De' suoi primi saggi letterari e politici, assai promettenti per una età di 18 anni, ci dà conto egli stesso con le seguenti parole: «La mia professione letteraria e politica, nè io ho mai disgiunta l'una dall'altra, comincia dall'anno 1796, quando io uscito appena di fanciullo (nacqui nel 78) scrissi il Tieste, tragedia.... E in quell'anno io scrissi un'Ode3 per Buonaparte, lodandolo. Ma, allorch'ei tornato d'Egitto s'insignorì delle cose di Francia, la ristampai con una Lettera in fronte per correttivo, ove (nè bisognava essere grande profeta) gli predissi che l'universale viltà l'avrebbe fatto tiranno, e la tirannide fatto potente ed infame.» Fin qui nella Lettera al direttore di Polizia del Cantone di Zurigo, dettata in Londra sulla fine del 1816; il quale argomento venendo ripreso nella Lettera apologetica, ei soggiugne: «De' pericoli miei che ne vennero non ho da dolermi, se non di me, e se non ebbi mozzato il capo sul palco, fu clemenza o disprezzo di Buonaparte, non so; ma per allora non gli era facile.»
La detta tragedia, rappresentata con felice successo per nove sere consecutive in Venezia al teatro Sant'Angelo nel gennaio 1797, cominciò a farlo cognito al pubblico per poeta di non comuni talenti; ma dal suo genio poetico era portato alla lirica, inspirazione che appalesavasi in ogni suo scritto.
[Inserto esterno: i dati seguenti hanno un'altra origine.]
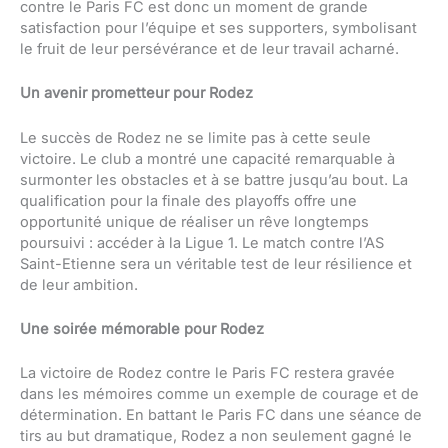
contre le Paris FC est donc un moment de grande
satisfaction pour l’équipe et ses supporters, symbolisant
le fruit de leur persévérance et de leur travail acharné.
Un avenir prometteur pour Rodez
Le succès de Rodez ne se limite pas à cette seule
victoire. Le club a montré une capacité remarquable à
surmonter les obstacles et à se battre jusqu’au bout. La
qualification pour la finale des playoffs offre une
opportunité unique de réaliser un rêve longtemps
poursuivi : accéder à la Ligue 1. Le match contre l’AS
Saint-Etienne sera un véritable test de leur résilience et
de leur ambition.
Une soirée mémorable pour Rodez
La victoire de Rodez contre le Paris FC restera gravée
dans les mémoires comme un exemple de courage et de
détermination. En battant le Paris FC dans une séance de
tirs au but dramatique, Rodez a non seulement gagné le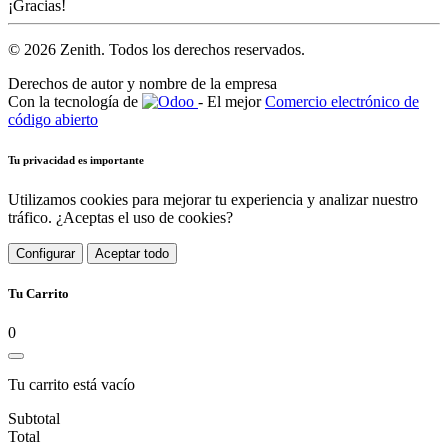
¡Gracias!
© 2026 Zenith. Todos los derechos reservados.
Derechos de autor y nombre de la empresa
Con la tecnología de
- El mejor
Comercio electrónico de
código abierto
Tu privacidad es importante
Utilizamos cookies para mejorar tu experiencia y analizar nuestro
tráfico. ¿Aceptas el uso de cookies?
Configurar
Aceptar todo
Tu Carrito
0
Tu carrito está vacío
Subtotal
Total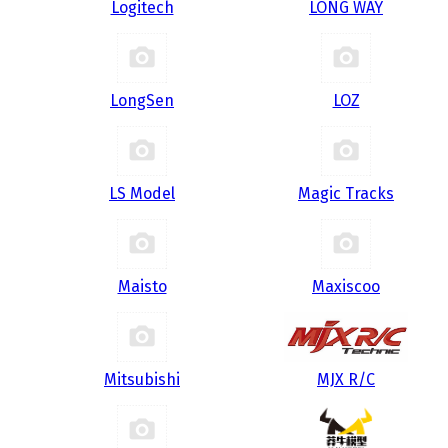
Logitech
LONG WAY
LongSen
LOZ
LS Model
Magic Tracks
Maisto
Maxiscoo
Mitsubishi
MJX R/C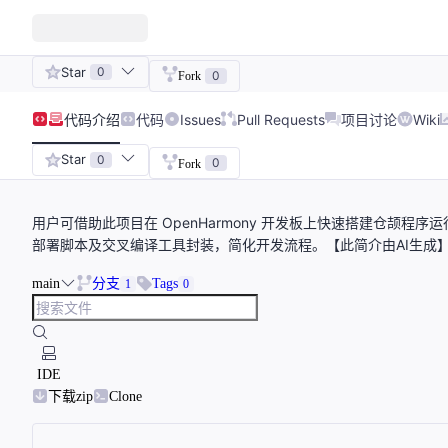
Star
0
0
Fork
代码
介绍
代码
Issues
Pull Requests
项目讨论
Wiki
Star
0
0
Fork
用户可借助此项目在 OpenHarmony 开发板上快速搭建仓颉
部署脚本及交叉编译工具封装，简化开发流程。【此简介由AI生成
main
分支
Tags
1
0
IDE
下载zip
Clone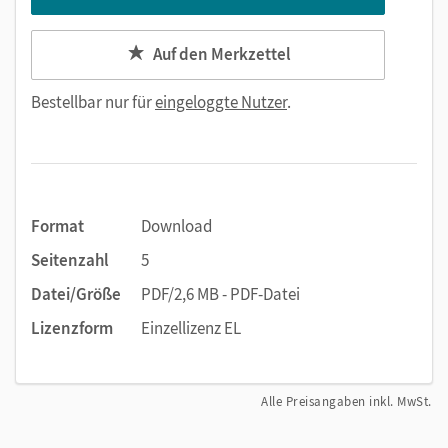
Auf den Merkzettel
Bestellbar nur für
eingeloggte Nutzer
.
Format
Download
Seitenzahl
5
Datei/Größe
PDF/2,6 MB - PDF-Datei
Lizenzform
Einzellizenz EL
Alle Preisangaben inkl. MwSt.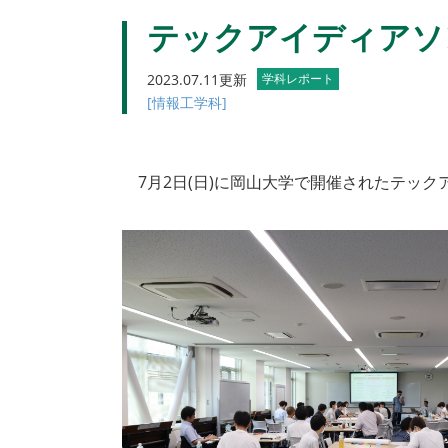
テックアイディアソン
2023.07.11更新
学科レポート
[情報工学科]
7月2日(日)に岡山大学で開催されたテック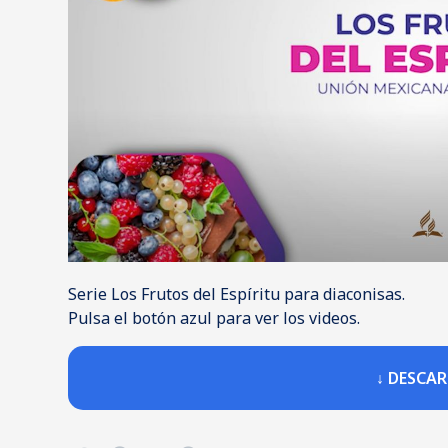
Serie Los Frutos del Espíritu para diaconisas.
Pulsa el botón azul para ver los videos.
↓ DESCA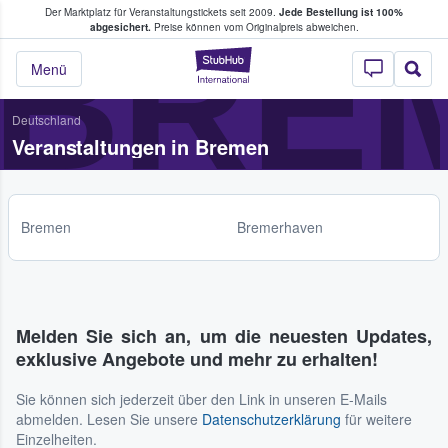
Der Marktplatz für Veranstaltungstickets seit 2009.
Jede Bestellung ist 100%
ans Tickets kaufen & verkaufen
BRE
abgesichert.
Preise können vom Originalpreis abweichen.
StubHub - Wo Fans
Menü
Deutschland
Veranstaltungen in Bremen
Bremen
Bremerhaven
Melden Sie sich an, um die neuesten Updates,
exklusive Angebote und mehr zu erhalten!
Sie können sich jederzeit über den Link in unseren E-Mails
abmelden. Lesen Sie unsere
Datenschutzerklärung
für weitere
Einzelheiten.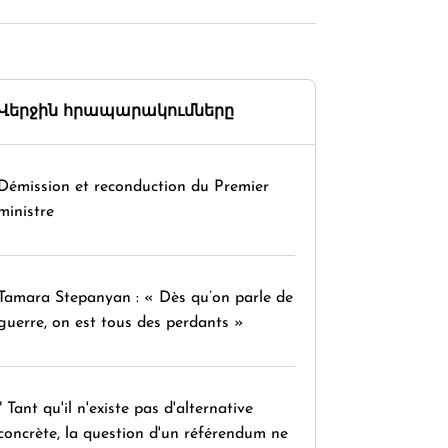
Վերջին հրապարակումները
Démission et reconduction du Premier
ministre
Tamara Stepanyan : « Dès qu’on parle de
guerre, on est tous des perdants »
" Tant qu'il n'existe pas d'alternative
concrète, la question d'un référendum ne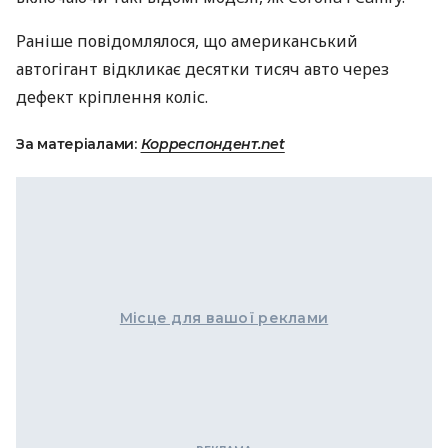
Раніше повідомлялося, що американський
автогігант відкликає десятки тисяч авто через
дефект кріплення коліс.
За матеріалами:
Корреспондент.net
Місце для вашої реклами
Quando poi la riputazione letteraria di lui fu meglio stabilita soleva dire: Se i Veneziani avessero fischiato il mio Tieste, com'ei meritava, quand'io aveva diciott'anni, non avrei forse più scritto nè letto; la qual cosa è lungi dal presumibile, imperocchè una predisposizione della natura il chiamava al sacro ministero delle Muse e l'anima ardente di lui anzichè far violenza alla forza irresistibile del genio che la invitava ad espandersi, reagendo, sarebbesi viepiù eccitata ai morsi della censura.
Grande ammiratore di Vittorio Alfieri, di cui calcava le orme, volle offerirgli il Tieste, alla lettura del quale si dice che, argomentando dalla giovine età dello scrittore, il celebre tragico predicesse che un giorno lo avrebbe superato: il vaticinio non si avverò. Eccone la dedicatoria.
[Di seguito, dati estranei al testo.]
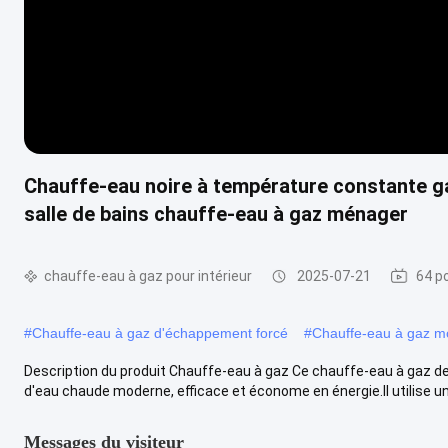
Chauffe-eau noire à température constante gaz
salle de bains chauffe-eau à gaz ménager
chauffe-eau à gaz pour intérieur
2025-07-21
64 p
#
Chauffe-eau à gaz d'échappement forcé
#
Chauffe-eau à gaz mo
Description du produit Chauffe-eau à gaz Ce chauffe-eau à gaz d
d'eau chaude moderne, efficace et économe en énergie.Il utilise une
Messages du visiteur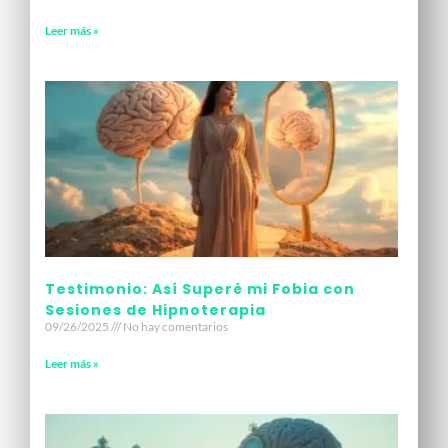
Leer más »
Testimonio: Así Superé mi Fobia con
Sesiones de Hipnoterapia
09/26/2025
No hay comentarios
Leer más »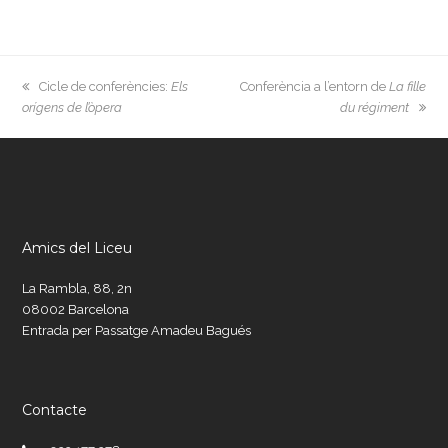
previous
next
Cicle de conferències:
Els
Conferència a l’entorn de
La fille
post:
post:
orígens de l’òpera
du régiment
Amics del Liceu
La Rambla, 88, 2n
08002 Barcelona
Entrada per Passatge Amadeu Bagués
Contacte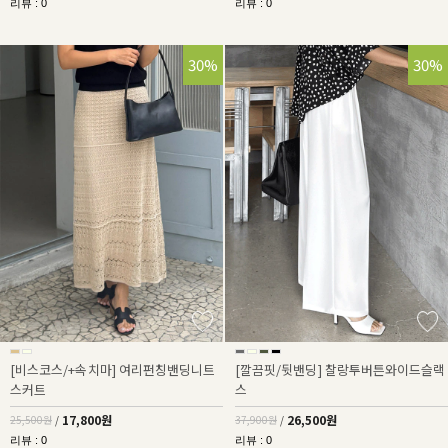
리뷰 : 0
리뷰 : 0
30%
30%
[비스코스/+속치마] 여리펀칭밴딩니트
[깔끔핏/뒷밴딩] 찰랑투버튼와이드슬랙
스커트
스
17,800원
26,500원
25,500원
/
37,900원
/
리뷰 : 0
리뷰 : 0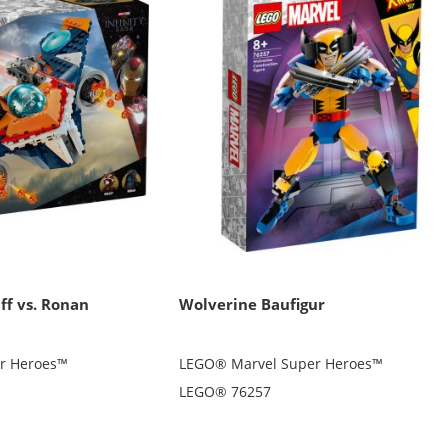
ff vs. Ronan
Wolverine Baufigur
r Heroes™
LEGO® Marvel Super Heroes™
LEGO® 76257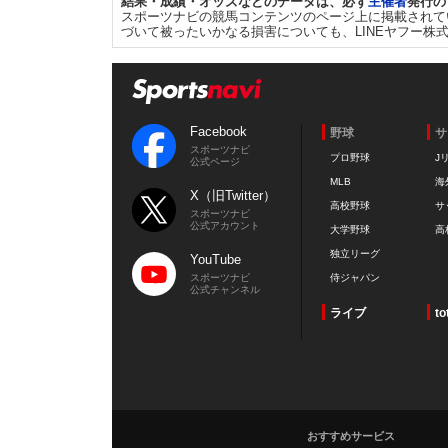
結果・成績・オッズなどのデータは、必ず
主催者
発行の
スポーツナビの競馬コンテンツのページ上に掲載されて
づいて被ったいかなる損害についても、LINEヤフー株
Facebook
野球
サ
スポーツナビ
プロ野球
J
公式ページ
MLB
海
X（旧Twitter）
高校野球
サ
スポーツナビ
公式アカウント
大学野球
高
独立リーグ
YouTube
スポーツナビ
侍ジャパン
公式チャンネル
ライブ
to
おすすめサービス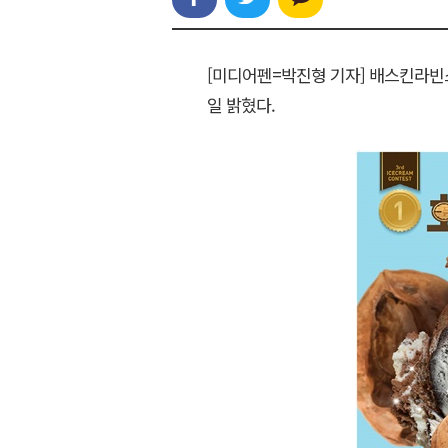
[미디어펜=박진형 기자] 배스킨라빈스
일 밝혔다.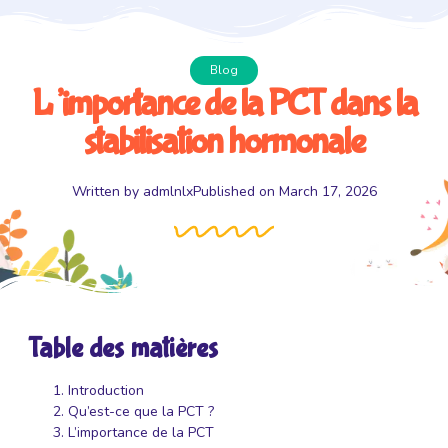
Blog
L’importance de la PCT dans la
stabilisation hormonale
Written by
admlnlx
Published on
March 17, 2026
Table des matières
Introduction
Qu’est-ce que la PCT ?
L’importance de la PCT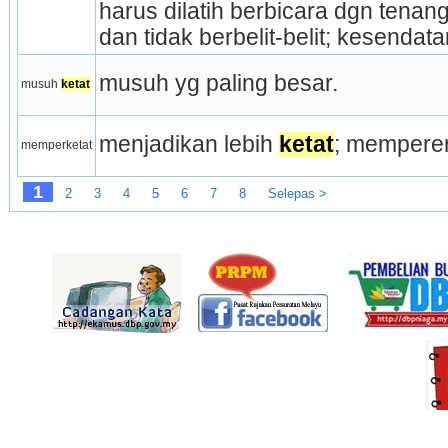
harus dilatih berbicara dgn tenang,
dan tidak berbelit-belit; kesenda
musuh yg paling besar.
musuh 
ketat
menjadikan lebih 
ketat
; memperer
memperketat
1
2
3
4
5
6
7
8
Selepas >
» Al Tragico dell'Italia oso offrire la prima tragedia di un giovane nato in Grecia ed educato fra' Dalmati. Forse l'avrei presentata più degna d'Alfieri, se la rapacità de' tipografi non l'avesse carpita e stampata, aggiungendole a' propri difetti le negligenze della lor arte. Ad ogni modo accoglietela: voi avete de' diritti su tutti coloro che scrivono agl'Italiani, benchè I'Italia
non può, nè vuol forse ascoltare. Nè forse ve la offrirei se non sperassi in me stesso di emendare il mio ardire con opere più sode, più ragionate, più alte; più, insomma italiane. Addio.
I Veneziani volendo dare al giovine autore una testimonianza di lode, più solenne che non fossero gli sterili e troppo comuni applausi, ordinarono che la sua effigie venisse dipinta sul sipario del teatro della Fenice fra i ritratti dei più insigni autori drammatici.
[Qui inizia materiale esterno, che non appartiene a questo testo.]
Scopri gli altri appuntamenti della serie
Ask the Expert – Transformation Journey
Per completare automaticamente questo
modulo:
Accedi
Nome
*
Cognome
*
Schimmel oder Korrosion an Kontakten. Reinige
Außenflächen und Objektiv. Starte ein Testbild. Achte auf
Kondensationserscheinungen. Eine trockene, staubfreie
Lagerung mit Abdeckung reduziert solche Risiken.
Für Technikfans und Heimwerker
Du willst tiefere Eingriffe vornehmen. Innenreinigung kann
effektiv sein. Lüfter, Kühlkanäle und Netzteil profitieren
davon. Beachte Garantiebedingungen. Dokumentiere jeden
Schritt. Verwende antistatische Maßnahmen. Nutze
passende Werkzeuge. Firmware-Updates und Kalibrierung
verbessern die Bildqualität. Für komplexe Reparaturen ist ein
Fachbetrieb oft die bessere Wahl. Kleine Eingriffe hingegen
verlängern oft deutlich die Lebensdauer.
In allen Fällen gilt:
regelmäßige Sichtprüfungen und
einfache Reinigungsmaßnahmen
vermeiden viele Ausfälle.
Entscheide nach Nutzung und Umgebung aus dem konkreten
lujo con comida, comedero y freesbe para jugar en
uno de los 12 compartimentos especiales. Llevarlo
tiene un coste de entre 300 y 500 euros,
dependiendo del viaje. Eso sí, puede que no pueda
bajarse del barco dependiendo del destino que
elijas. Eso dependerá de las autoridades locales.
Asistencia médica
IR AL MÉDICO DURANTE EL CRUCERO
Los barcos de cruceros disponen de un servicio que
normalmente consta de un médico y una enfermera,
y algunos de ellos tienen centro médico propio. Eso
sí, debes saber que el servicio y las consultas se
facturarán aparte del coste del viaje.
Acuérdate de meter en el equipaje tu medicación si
Entrato ne' cacciatori volontari a cavallo fu, per consiglio del Parini, uno de' primi soldati della Repubblica Cispadana; ma la rivoluzione di Venezia avendo costretto il Senato a deporre il vetusto infralito dominio, vi fu chiamato a sostenere l'ufficio di segretario del governo provvisorio, l'età sua raggiungendo appena il diciannovesimo anno. Compilatore degli atti verbali, era con plauso ascoltato dall'uditorio, il quale si mostrava scontento in que' giorni che altri il sostituiva.